The 11 Keys to Presentation Mastery to improve presentation skills: Key #05 – Passion
To improve presentation skills is fairly easy if you know what you’re doing. Here is a series of the 11 Keys to Presentation Mastery which forms the foundation of #FILWP presentation skills training.
PRESENTATION KEY #05: PASSION
The dictionary defines ‘passion’ as “an intense desire or enthusiasm for something.” (Not that we need a dictionary to tell us; you know passion when you see it, right?)
We might say that in the absence of passion, we’re left with ‘clinical’. Stark. Devoid of life. As dead as. Yawn.
Passion does not only give you energy, it also infuses your presentation and your audience with energy. (I’d go so far as to say that even if your audience is not particularly interested in your topic, your passion will carry the day and they might even enjoy it!)
When you allow your passion to shine through, you liven up what would typically be an average or boring presentation on mundane topics – corporate or otherwise.
Passion comes in different forms and does not have to be expressed by hollering, gesticulating wildly or jumping up and down. If you’re an introvert or you’re presenting to a conservative or reserved audience, excessive expression of passion is unlikely to engage them or do you any favours.
The thing with true passion is that it’s not about a singular way of expressing it. You know this for yourself: when you are passionate about something it’s like it runs in your veins and there is no way you can stop it from expressing itself in the way you walk, talk, hold yourself and engage with others. It affects not only the way you talk but even the words you use.
Most importantly, passion is an e-n-e-r-g-y that is senses by others, and will, as if by osmosis, also affect them and raise their energy levels.
We’re talking here about your passion for the topic of your presentation as well as for the act (and art) of presenting itself.
If you want to see passion in action, watch some Leo Buscaglia’s talks. Here is one example https://www.youtube.com/watch?v=XJDFozK4zyY – there are many to find on the web.
The problem with passion is that many of us grew up with the idea that the more reserved we are, the better.
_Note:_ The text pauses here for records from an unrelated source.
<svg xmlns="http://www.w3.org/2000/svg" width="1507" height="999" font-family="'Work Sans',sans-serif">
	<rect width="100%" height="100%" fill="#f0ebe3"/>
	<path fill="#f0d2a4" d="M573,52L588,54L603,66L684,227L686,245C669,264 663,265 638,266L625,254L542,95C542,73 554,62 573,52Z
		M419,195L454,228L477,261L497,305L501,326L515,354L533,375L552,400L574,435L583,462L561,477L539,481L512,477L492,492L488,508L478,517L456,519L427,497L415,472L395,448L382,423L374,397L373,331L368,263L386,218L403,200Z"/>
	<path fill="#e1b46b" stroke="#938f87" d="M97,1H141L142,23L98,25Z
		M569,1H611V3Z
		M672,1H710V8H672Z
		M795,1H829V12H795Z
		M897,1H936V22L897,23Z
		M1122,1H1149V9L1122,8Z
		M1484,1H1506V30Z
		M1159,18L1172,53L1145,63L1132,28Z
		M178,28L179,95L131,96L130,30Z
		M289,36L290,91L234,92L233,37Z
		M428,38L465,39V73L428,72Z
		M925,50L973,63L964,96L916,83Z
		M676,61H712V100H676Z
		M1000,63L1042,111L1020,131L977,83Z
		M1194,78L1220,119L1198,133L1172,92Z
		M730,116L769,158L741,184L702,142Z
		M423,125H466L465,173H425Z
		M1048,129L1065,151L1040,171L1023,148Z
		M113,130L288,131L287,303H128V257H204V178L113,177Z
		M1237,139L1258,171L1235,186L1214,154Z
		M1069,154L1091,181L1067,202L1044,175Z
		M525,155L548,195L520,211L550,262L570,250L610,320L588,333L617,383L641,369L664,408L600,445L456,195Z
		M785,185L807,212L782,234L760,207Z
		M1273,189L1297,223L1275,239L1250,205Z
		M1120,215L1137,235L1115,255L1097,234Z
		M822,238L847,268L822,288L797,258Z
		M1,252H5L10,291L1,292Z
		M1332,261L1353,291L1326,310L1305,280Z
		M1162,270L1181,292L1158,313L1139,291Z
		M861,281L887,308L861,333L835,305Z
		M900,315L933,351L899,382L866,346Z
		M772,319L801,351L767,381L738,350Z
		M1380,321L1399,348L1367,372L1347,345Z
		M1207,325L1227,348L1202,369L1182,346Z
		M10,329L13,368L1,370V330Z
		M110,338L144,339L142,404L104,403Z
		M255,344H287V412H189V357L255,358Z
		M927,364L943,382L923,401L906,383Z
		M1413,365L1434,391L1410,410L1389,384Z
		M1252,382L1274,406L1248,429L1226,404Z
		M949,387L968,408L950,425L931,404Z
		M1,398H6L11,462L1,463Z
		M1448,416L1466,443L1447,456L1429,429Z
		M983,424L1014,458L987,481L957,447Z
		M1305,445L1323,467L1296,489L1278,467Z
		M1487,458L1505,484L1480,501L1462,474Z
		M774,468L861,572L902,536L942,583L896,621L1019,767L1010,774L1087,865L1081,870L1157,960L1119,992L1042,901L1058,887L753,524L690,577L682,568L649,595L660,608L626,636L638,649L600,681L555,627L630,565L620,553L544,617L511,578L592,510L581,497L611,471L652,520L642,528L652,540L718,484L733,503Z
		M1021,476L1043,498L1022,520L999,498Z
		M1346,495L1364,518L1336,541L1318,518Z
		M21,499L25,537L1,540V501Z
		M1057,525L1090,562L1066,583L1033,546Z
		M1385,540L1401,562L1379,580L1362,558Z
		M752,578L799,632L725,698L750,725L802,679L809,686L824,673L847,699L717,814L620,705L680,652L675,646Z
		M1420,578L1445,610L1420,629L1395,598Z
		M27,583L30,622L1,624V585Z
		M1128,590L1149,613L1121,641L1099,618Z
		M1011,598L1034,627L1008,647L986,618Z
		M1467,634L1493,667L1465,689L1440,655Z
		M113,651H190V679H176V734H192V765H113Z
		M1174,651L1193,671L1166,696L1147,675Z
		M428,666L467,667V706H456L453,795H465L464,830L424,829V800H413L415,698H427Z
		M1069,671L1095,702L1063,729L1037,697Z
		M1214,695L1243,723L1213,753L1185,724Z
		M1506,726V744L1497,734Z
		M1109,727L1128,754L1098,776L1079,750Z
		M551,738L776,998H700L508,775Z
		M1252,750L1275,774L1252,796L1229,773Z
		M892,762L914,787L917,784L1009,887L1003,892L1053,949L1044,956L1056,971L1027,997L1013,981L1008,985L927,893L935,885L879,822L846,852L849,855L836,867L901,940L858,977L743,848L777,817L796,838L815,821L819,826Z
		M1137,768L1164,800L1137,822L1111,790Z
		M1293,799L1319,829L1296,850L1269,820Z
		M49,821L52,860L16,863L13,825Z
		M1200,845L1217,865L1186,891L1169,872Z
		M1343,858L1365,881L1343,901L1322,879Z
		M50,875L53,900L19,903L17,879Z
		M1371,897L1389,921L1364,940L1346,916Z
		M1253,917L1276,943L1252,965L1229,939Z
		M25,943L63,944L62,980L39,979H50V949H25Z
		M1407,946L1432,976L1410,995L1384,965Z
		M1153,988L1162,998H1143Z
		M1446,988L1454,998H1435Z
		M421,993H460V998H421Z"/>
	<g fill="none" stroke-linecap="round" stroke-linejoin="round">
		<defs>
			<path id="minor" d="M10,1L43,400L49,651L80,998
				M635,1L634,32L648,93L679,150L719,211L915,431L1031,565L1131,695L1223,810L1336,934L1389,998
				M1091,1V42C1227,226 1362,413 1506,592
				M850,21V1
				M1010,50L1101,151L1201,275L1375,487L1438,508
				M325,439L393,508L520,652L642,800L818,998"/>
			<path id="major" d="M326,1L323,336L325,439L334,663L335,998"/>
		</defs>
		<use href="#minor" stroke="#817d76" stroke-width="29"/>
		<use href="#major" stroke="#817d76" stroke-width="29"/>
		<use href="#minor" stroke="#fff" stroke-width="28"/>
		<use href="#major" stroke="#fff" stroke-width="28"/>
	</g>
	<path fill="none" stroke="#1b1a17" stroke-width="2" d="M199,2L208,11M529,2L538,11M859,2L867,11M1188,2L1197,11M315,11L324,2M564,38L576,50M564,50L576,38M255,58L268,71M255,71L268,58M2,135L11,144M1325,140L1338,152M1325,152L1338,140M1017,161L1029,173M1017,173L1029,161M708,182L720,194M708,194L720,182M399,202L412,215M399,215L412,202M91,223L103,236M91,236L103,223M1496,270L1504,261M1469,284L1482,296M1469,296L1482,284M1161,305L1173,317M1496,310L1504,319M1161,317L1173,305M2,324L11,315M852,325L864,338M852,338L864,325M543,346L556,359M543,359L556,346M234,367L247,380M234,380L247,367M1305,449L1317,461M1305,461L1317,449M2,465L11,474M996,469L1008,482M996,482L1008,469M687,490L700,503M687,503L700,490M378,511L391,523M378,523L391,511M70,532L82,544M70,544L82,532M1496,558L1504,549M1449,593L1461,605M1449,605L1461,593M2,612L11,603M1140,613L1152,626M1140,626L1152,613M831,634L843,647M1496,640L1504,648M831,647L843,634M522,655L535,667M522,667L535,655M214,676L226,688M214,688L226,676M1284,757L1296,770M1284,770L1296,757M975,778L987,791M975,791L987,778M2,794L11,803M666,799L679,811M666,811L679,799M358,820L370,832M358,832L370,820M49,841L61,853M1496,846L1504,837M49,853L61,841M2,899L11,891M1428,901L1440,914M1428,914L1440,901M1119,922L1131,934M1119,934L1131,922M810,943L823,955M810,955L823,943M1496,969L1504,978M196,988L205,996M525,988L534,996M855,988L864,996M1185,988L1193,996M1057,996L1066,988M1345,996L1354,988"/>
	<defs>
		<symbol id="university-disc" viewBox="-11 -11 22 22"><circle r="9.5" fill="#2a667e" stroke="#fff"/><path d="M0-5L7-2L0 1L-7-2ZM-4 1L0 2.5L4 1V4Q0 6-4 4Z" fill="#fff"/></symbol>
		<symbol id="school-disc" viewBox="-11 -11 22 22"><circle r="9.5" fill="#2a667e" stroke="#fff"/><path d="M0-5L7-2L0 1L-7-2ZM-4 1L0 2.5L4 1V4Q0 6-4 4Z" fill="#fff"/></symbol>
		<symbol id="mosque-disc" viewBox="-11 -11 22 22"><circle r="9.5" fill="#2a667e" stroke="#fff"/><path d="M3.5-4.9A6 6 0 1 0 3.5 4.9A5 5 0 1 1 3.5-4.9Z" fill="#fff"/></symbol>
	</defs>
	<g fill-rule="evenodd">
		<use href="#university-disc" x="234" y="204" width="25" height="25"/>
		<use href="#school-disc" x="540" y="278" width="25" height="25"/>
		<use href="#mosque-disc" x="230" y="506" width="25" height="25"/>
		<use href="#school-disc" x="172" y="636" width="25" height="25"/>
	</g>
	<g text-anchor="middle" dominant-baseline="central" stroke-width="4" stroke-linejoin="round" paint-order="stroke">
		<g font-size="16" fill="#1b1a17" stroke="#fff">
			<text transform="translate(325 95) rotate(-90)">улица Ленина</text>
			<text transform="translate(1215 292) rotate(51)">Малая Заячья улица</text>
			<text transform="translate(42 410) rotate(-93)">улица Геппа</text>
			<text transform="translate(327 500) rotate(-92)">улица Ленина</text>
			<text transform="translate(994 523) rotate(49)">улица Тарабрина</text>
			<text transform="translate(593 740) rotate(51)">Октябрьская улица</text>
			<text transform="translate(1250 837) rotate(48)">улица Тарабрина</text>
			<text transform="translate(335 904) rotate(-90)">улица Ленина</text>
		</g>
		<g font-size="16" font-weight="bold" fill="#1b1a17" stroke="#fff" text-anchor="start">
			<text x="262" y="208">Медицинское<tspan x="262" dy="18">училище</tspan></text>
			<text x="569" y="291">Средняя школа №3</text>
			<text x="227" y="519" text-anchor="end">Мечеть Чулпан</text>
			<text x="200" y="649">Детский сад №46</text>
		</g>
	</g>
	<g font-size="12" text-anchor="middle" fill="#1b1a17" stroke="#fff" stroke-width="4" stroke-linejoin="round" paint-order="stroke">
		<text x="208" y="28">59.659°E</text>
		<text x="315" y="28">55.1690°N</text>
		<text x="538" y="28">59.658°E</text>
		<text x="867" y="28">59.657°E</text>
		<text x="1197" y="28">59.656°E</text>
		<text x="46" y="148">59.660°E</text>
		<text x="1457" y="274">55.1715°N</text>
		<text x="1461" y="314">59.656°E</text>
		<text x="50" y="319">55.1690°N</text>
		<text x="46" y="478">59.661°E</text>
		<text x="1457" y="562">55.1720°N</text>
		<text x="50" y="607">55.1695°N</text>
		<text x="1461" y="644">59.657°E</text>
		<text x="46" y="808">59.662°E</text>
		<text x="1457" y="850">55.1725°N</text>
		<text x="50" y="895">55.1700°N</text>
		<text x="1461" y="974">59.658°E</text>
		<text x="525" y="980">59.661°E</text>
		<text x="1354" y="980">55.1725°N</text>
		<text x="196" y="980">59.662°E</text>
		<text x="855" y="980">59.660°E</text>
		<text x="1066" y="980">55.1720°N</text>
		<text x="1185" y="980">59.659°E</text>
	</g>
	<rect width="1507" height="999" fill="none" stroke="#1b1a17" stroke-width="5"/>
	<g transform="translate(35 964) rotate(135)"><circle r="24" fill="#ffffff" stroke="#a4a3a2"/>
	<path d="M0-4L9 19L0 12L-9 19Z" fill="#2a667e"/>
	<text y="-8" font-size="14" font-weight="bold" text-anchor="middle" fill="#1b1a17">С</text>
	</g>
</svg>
In many of the organisations I’ve visited over the last 30 years I’ve found a cultural expectation to ‘Leave all emotions by the door on the way in, and please (please) pick it up on the way home’.
That limitation on self-expression is actually limiting the energy that could be used to (re)solve complex situations and problems. (The higher the energy, the more creativity we have access to.)
Now, back to you.
If you already present, just how passionate are you about your topic?
If you’re not, I recommend one of two options. Either get out (as quickly as you can) and stop presenting or GET passionate about the topic – because it’ll change e-v-e-r-y-t-h-i-n-g.
There are some things (like microwave ovens) that I simply cannot get excited about. Therefore I cannot pull off a great presentation on the topic of microwave ovens.
There is a saying ‘fake it until you make it’. The next time that you present on something ordinary or even mundane, perhaps something you’ve presented on a million times and you can ramble it off in your sleep, ask yourself, “If I was passionate about this, how would it change things?”
And if you’re on the reserved side of the self-expression scale, the next time you present allow just a little bit more of your passion to express itself, and see what happens.
Without it, well, you do the math(s).